[About this task]
Find, in the records below, the line that contains "Microsoft Windows 7 Максимальная SP1 x86/x64 WPI - DVD" and the line that contains "opravila v delavnici, garaži". Copy those two lines and everything between them exactly, but not the pictures.

[Raw data]
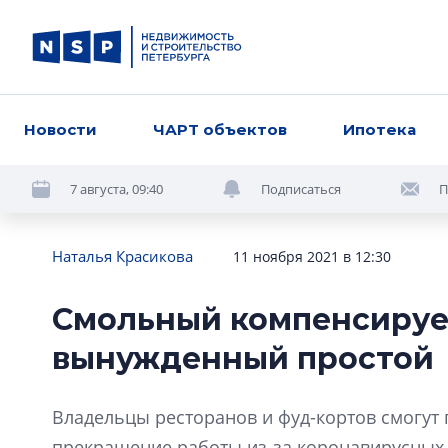
Новости
ЧАРТ объектов
Ипотека
7 августа, 09:40
Подписаться
П
Наталья Красикова
11 ноября 2021 в 12:30
Смольный компенсируе
вынужденный простой
Владельцы ресторанов и фуд-кортов смогут
прекращение работы из-за коронавирусных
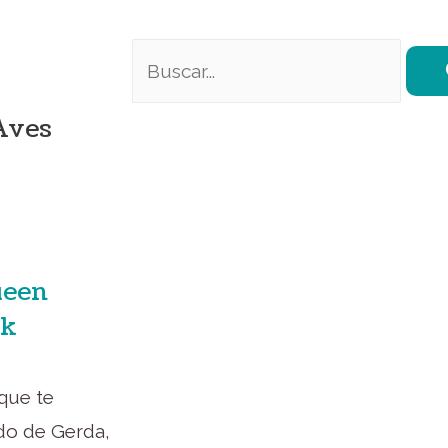
Aves
ueen
ok
que te
do de Gerda,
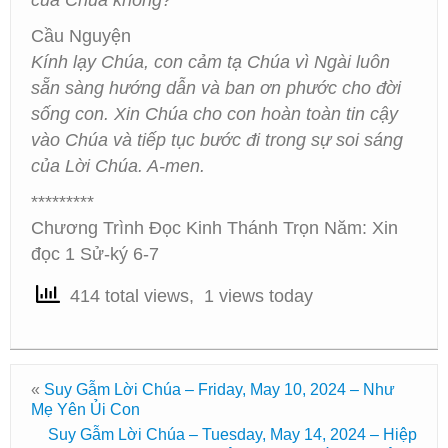
của Chúa không?
Cầu Nguyện
Kính lạy Chúa, con cảm tạ Chúa vì Ngài luôn
sẵn sàng hướng dẫn và ban ơn phước cho đời
sống con. Xin Chúa cho con hoàn toàn tin cậy
vào Chúa và tiếp tục bước đi trong sự soi sáng
của Lời Chúa. A-men.
*********
Chương Trình Đọc Kinh Thánh Trọn Năm: Xin
đọc 1 Sử-ký 6-7
414 total views, 1 views today
«
Suy Gẫm Lời Chúa – Friday, May 10, 2024 – Như
Mẹ Yên Ủi Con
Suy Gẫm Lời Chúa – Tuesday, May 14, 2024 – Hiệp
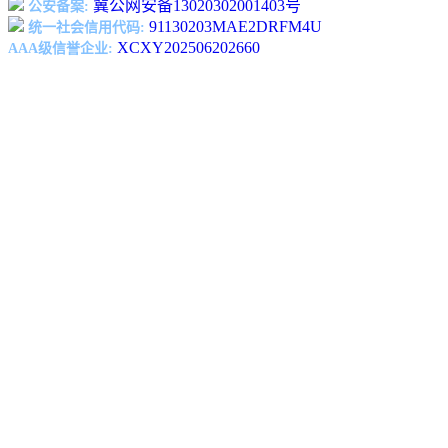
冀公网安备13020302001403号
公安备案:
91130203MAE2DRFM4U
统一社会信用代码:
XCXY202506202660
AAA级信誉企业:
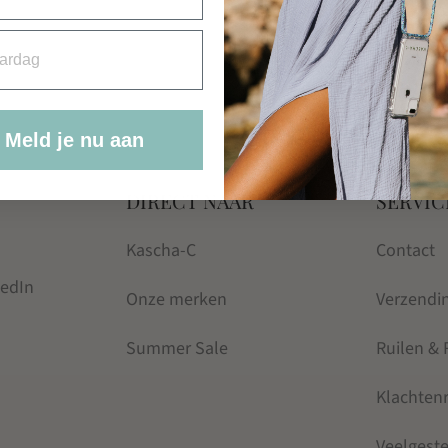
rdag
Meld je nu aan
DIRECT NAAR
SERVIC
Kascha-C
Contact
kedIn
Onze merken
Verzendi
Summer Sale
Ruilen &
Klachten
Veelgest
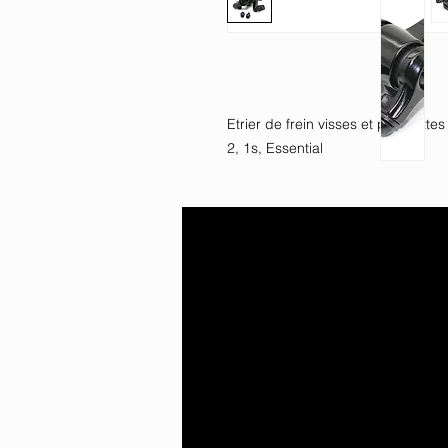
Etrier de frein visses et plaquett
2, 1s, Essential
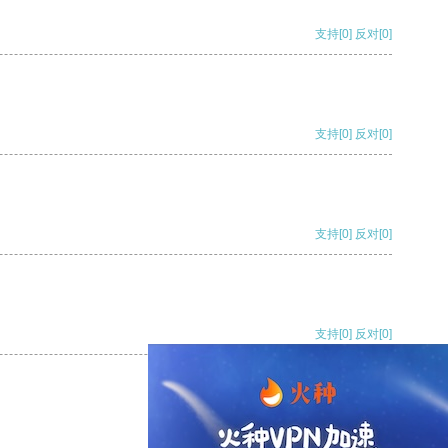
支持
[0]
反对
[0]
支持
[0]
反对
[0]
支持
[0]
反对
[0]
支持
[0]
反对
[0]
支持
[0]
反对
[0]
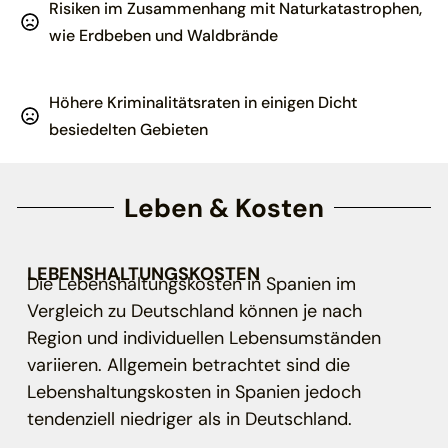
Risiken im Zusammenhang mit Naturkatastrophen,
wie Erdbeben und Waldbrände
Höhere Kriminalitätsraten in einigen Dicht
besiedelten Gebieten
Leben & Kosten
LEBENSHALTUNGSKOSTEN
Die Lebenshaltungskosten in Spanien im
Vergleich zu Deutschland können je nach
Region und individuellen Lebensumständen
variieren. Allgemein betrachtet sind die
Lebenshaltungskosten in Spanien jedoch
tendenziell niedriger als in Deutschland.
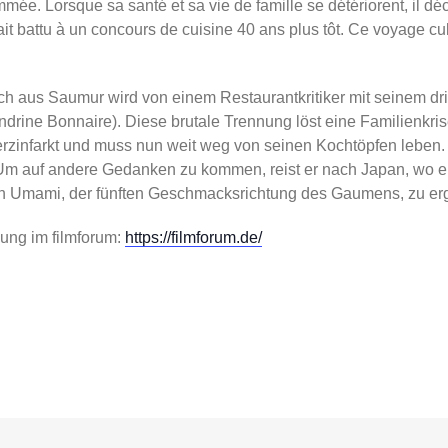
ée. Lorsque sa santé et sa vie de famille se détériorent, il déc
it battu à un concours de cuisine 40 ans plus tôt. Ce voyage cultu
ch aus Saumur wird von einem Restaurantkritiker mit seinem dr
drine Bonnaire). Diese brutale Trennung löst eine Familienkrise
erzinfarkt und muss nun weit weg von seinen Kochtöpfen leben.
 Um auf andere Gedanken zu kommen, reist er nach Japan, wo e
von Umami, der fünften Geschmacksrichtung des Gaumens, zu er
dung im filmforum:
https://filmforum.de/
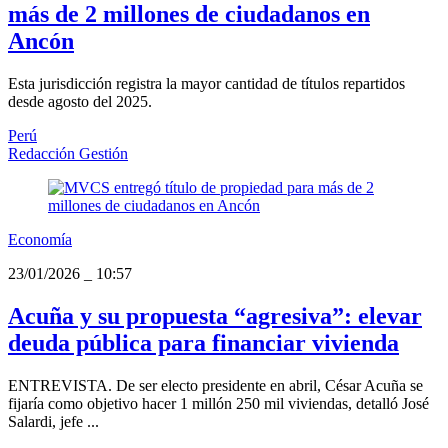
más de 2 millones de ciudadanos en
Ancón
Esta jurisdicción registra la mayor cantidad de títulos repartidos
desde agosto del 2025.
Perú
Redacción Gestión
Economía
23/01/2026
_
10:57
Acuña y su propuesta “agresiva”: elevar
deuda pública para financiar vivienda
ENTREVISTA. De ser electo presidente en abril, César Acuña se
fijaría como objetivo hacer 1 millón 250 mil viviendas, detalló José
Salardi, jefe ...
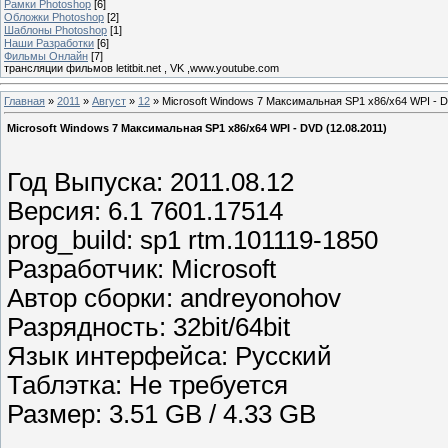
Рамки Photoshop
[6]
Обложки Photoshop
[2]
Шаблоны Photoshop
[1]
Наши Разработки
[6]
Фильмы Онлайн
[7]
трансляции фильмов letitbit.net , VK ,www.youtube.com
Главная
»
2011
»
Август
»
12
» Microsoft Windows 7 Максимальная SP1 x86/x64 WPI - D
Microsoft Windows 7 Максимальная SP1 x86/x64 WPI - DVD (12.08.2011)
Год Выпуска: 2011.08.12
Версия: 6.1 7601.17514
prog_build: sp1 rtm.101119-1850
Разработчик: Microsoft
Автор сборки: andreyonohov
Разрядность: 32bit/64bit
Язык интерфейса: Русский
Таблэтка: Не требуется
Размер: 3.51 GB / 4.33 GB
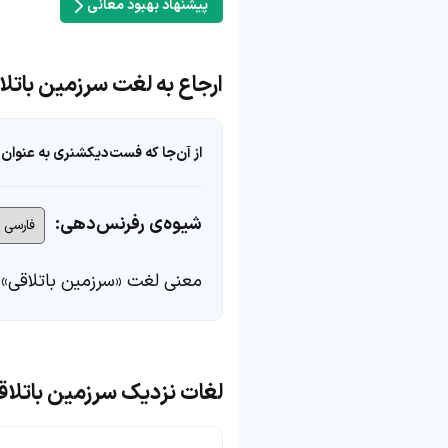
پیشنهاد بهبود معانی
ارجاع به لغت سرزمین باتلا
از آن‌جا که فست‌دیکشنری به عنوان 
شیوه‌ی رفرنس‌دهی:
معنی لغت «سرزمین باتلاقی» 
لغات نزدیک سرزمین باتلاق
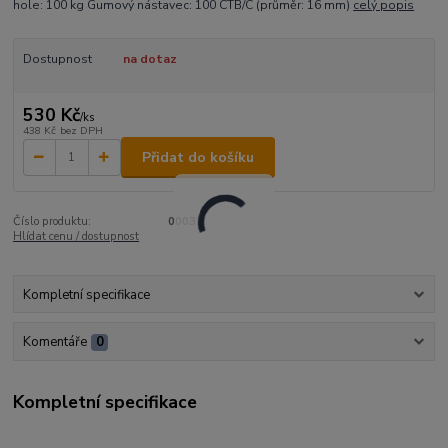
hole: 100 kg Gumový nástavec: 100 CTB/C (průměr: 16 mm)
celý popis
Dostupnost
na dotaz
530 Kč
/
ks
438 Kč
bez DPH
Přidat do košíku
Číslo produktu:
00032
Hlídat cenu / dostupnost
Kompletní specifikace
Komentáře
0
Kompletní specifikace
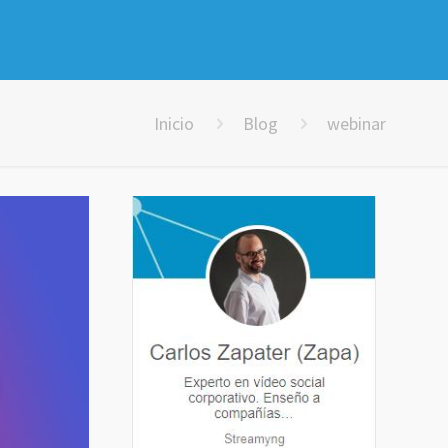
Inicio
Blog
webinar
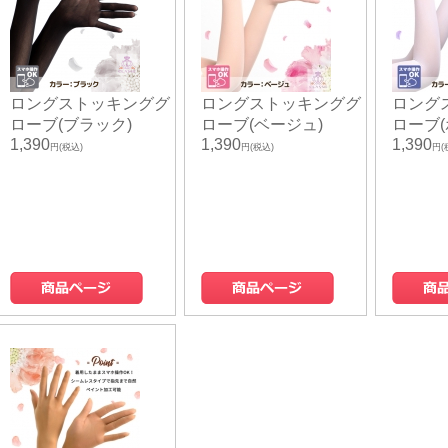
ロングストッキンググ
ロングストッキンググ
ロング
ローブ(ブラック)
ローブ(ベージュ)
ローブ(
1,390
1,390
1,390
円(税込)
円(税込)
円(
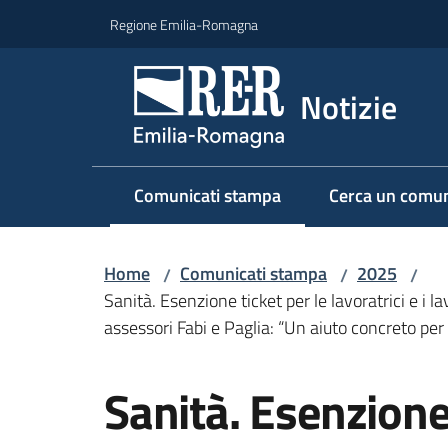
Vai al contenuto
Vai alla navigazione
Vai al footer
Regione Emilia-Romagna
Notizie
Comunicati stampa
Cerca un comun
Menu selezionato
Home
Comunicati stampa
2025
/
/
/
Sanità. Esenzione ticket per le lavoratrici e i l
assessori Fabi e Paglia: “Un aiuto concreto per 
Salta al contenuto
Sanità. Esenzione 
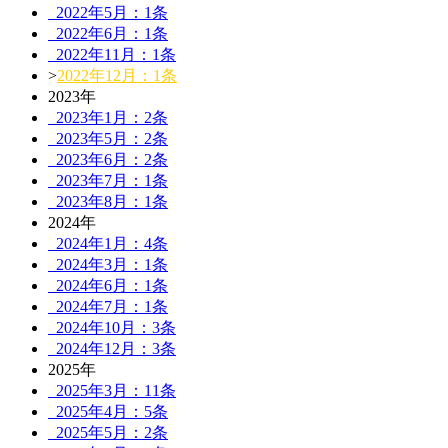
2022年5月：1条
2022年6月：1条
2022年11月：1条
>
2022年12月：1条
2023年
2023年1月：2条
2023年5月：2条
2023年6月：2条
2023年7月：1条
2023年8月：1条
2024年
2024年1月：4条
2024年3月：1条
2024年6月：1条
2024年7月：1条
2024年10月：3条
2024年12月：3条
2025年
2025年3月：11条
2025年4月：5条
2025年5月：2条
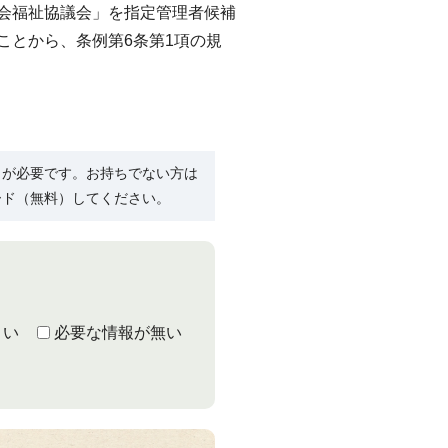
社会福祉協議会」を指定管理者候補
ことから、条例第6条第1項の規
R）」が必要です。お持ちでない方は
ード（無料）してください。
くい
必要な情報が無い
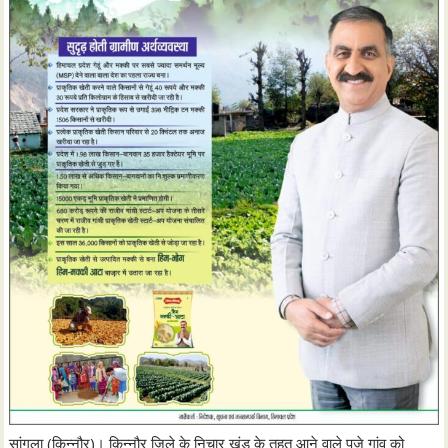
सांगला (किन्नौर)। किन्नौर जिले के निचार खंड के तहत आने वाले पूजे गांव को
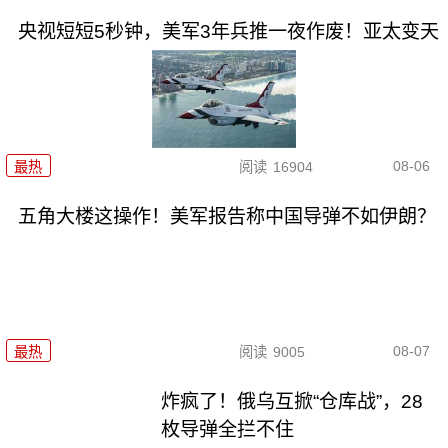
央视短短5秒钟，美军3年兵推一夜作废！亚太变天
08-06
最热
阅读
16904
五角大楼这操作！美军报告称中国导弹不如伊朗？
08-07
最热
阅读
9005
炸疯了！俄乌互掀“仓库战”，28
枚导弹全拦不住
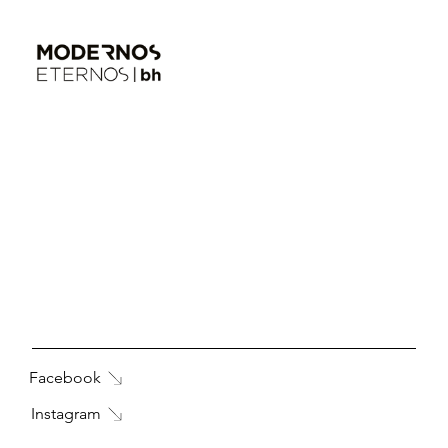
Facebook
Instagram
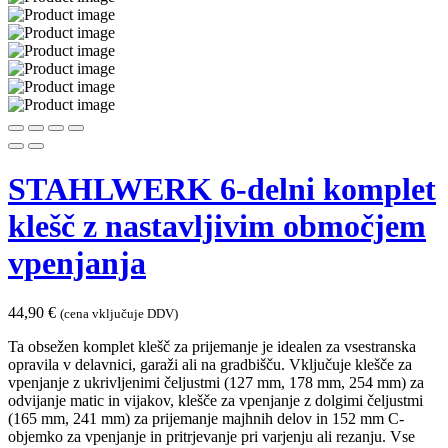
STAHLWERK 6-delni komplet
klešč z nastavljivim območjem
vpenjanja
44,90
€
(cena vključuje DDV)
Ta obsežen komplet klešč za prijemanje je idealen za vsestranska
opravila v delavnici, garaži ali na gradbišču. Vključuje klešče za
vpenjanje z ukrivljenimi čeljustmi (127 mm, 178 mm, 254 mm) za
odvijanje matic in vijakov, klešče za vpenjanje z dolgimi čeljustmi
(165 mm, 241 mm) za prijemanje majhnih delov in 152 mm C-
objemko za vpenjanje in pritrjevanje pri varjenju ali rezanju. Vse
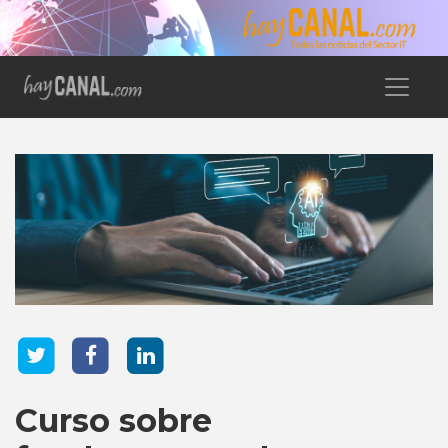
Curso sobre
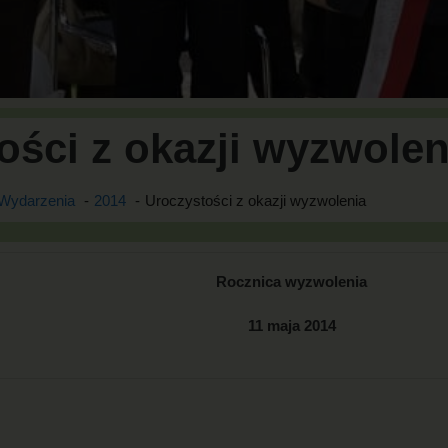
ości z okazji wyzwolen
Wydarzenia
2014
Uroczystości z okazji wyzwolenia
Rocznica wyzwolenia
11 maja 2014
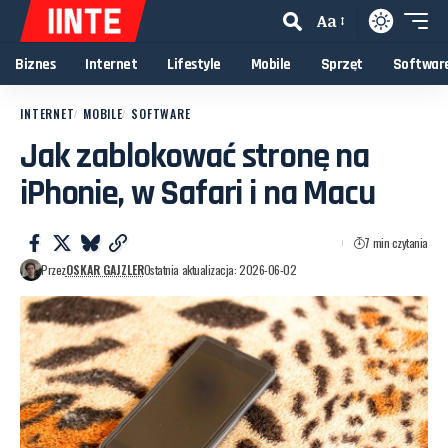
Aa
Biznes
Internet
Lifestyle
Mobile
Sprzęt
Softwar
INTERNET
MOBILE
SOFTWARE
Jak zablokować stronę na
iPhonie, w Safari i na Macu
7 min czytania
Przez
OSKAR GAJZLER
Ostatnia aktualizacja: 2026-06-02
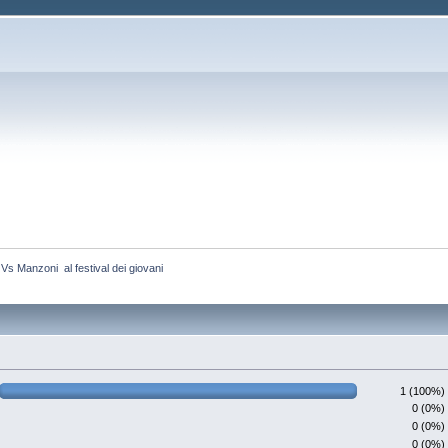
Vs Manzoni  al festival dei giovani
1 (100%)
0 (0%)
0 (0%)
0 (0%)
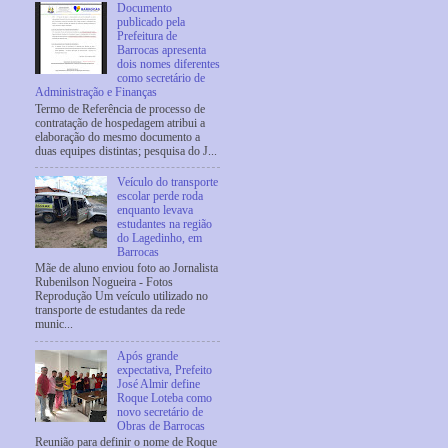
Documento
publicado pela
Prefeitura de
Barrocas apresenta
dois nomes diferentes
como secretário de
Administração e Finanças
Termo de Referência de processo de
contratação de hospedagem atribui a
elaboração do mesmo documento a
duas equipes distintas; pesquisa do J...
Veículo do transporte
escolar perde roda
enquanto levava
estudantes na região
do Lagedinho, em
Barrocas
Mãe de aluno enviou foto ao Jornalista
Rubenilson Nogueira - Fotos
Reprodução Um veículo utilizado no
transporte de estudantes da rede
munic...
Após grande
expectativa, Prefeito
José Almir define
Roque Loteba como
novo secretário de
Obras de Barrocas
Reunião para definir o nome de Roque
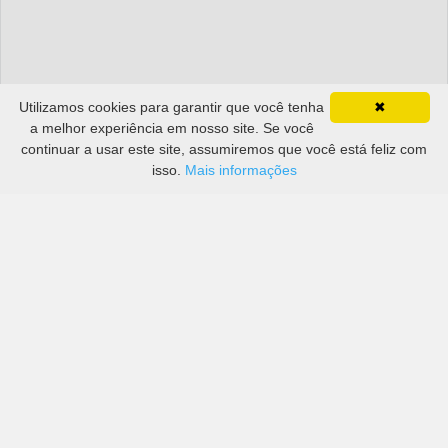
Utilizamos cookies para garantir que você tenha
✖
a melhor experiência em nosso site. Se você
continuar a usar este site, assumiremos que você está feliz com
isso.
Mais informações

[Answer to this exercise]
Microsoft Windows 7 Максимальная SP1 x86/x64 WPI - DVD (12.08.2011)
Год Выпуска: 2011.08.12
Версия: 6.1 7601.17514
prog_build: sp1 rtm.101119-1850
Разработчик: Microsoft
Автор сборки: andreyonohov
Разрядность: 32bit/64bit
Язык интерфейса: Русский
Таблэтка: Не требуется
Размер: 3.51 GB / 4.33 GB
پیشنهاد بهبود معانی
ارجاع به لغت سرزمین باتلا
از آن‌جا که فست‌دیکشنری به عنوان 
شیوه‌ی رفرنس‌دهی:
معنی لغت «سرزمین باتلاقی» 
لغات نزدیک سرزمین باتلاق
hole: 100 kg Gumový nástavec: 100 CTB/C (průměr: 16 mm)
celý popis
Dostupnost
na dotaz
530 Kč
/
ks
438 Kč
bez DPH
Přidat do košíku
Číslo produktu:
00032
Hlídat cenu / dostupnost
Kompletní specifikace
Komentáře
0
Kompletní specifikace
Inicio
Blog
webinar
ロングストッキンググ
ロングストッキンググ
ロング
ローブ(ブラック)
ローブ(ベージュ)
ローブ(
1,390
1,390
1,390
円(税込)
円(税込)
円(
Vai al contenuto
Vai alla navigazione
Vai al footer
Regione Emilia-Romagna
Notizie
Comunicati stampa
Cerca un comun
Menu selezionato
Home
Comunicati stampa
2025
/
/
/
Sanità. Esenzione ticket per le lavoratrici e i l
assessori Fabi e Paglia: “Un aiuto concreto per 
Salta al contenuto
Sanità. Esenzione 
2022年5月：1条
2022年6月：1条
2022年11月：1条
>
2022年12月：1条
2023年
2023年1月：2条
2023年5月：2条
2023年6月：2条
2023年7月：1条
2023年8月：1条
2024年
2024年1月：4条
2024年3月：1条
2024年6月：1条
2024年7月：1条
2024年10月：3条
2024年12月：3条
2025年
2025年3月：11条
2025年4月：5条
2025年5月：2条
社会福祉協議会」を指定管理者候補
ことから、条例第6条第1項の規
R）」が必要です。お持ちでない方は
ード（無料）してください。
くい
必要な情報が無い
सांगला (किन्नौर)। किन्नौर जिले के निचार खंड के तहत आने वाले पूजे गांव को
央视短短5秒钟，美军3年兵推一夜作废！亚太变天
08-06
最热
阅读
16904
五角大楼这操作！美军报告称中国导弹不如伊朗？
08-07
最热
阅读
9005
炸疯了！俄乌互掀“仓库战”，28
枚导弹全拦不住
Facebook
Instagram
STAHLWERK 6-delni komplet
klešč z nastavljivim območjem
vpenjanja
44,90
€
(cena vključuje DDV)
Ta obsežen komplet klešč za prijemanje je idealen za vsestranska
opravila v delavnici, garaži ali na gradbišču. Vključuje klešče za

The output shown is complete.